» How to complete this task
Change "greatest" to "largest" in the rows from the line with "Which has a" up to and including the line with "Rank the categories", then write out those rows again with nothing else altered.

» Supplied information
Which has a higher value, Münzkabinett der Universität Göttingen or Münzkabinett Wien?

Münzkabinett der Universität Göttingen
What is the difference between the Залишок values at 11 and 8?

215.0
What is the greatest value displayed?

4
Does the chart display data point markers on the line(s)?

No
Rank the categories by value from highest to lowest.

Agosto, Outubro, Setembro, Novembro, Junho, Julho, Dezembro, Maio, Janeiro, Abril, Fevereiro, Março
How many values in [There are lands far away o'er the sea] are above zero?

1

* * *

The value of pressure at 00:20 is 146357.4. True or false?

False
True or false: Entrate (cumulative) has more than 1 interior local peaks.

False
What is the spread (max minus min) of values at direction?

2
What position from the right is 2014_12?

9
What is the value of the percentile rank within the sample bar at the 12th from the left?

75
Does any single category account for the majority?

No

» Result
Which has a higher value, Münzkabinett der Universität Göttingen or Münzkabinett Wien?

Münzkabinett der Universität Göttingen
What is the difference between the Залишок values at 11 and 8?

215.0
What is the largest value displayed?

4
Does the chart display data point markers on the line(s)?

No
Rank the categories by value from highest to lowest.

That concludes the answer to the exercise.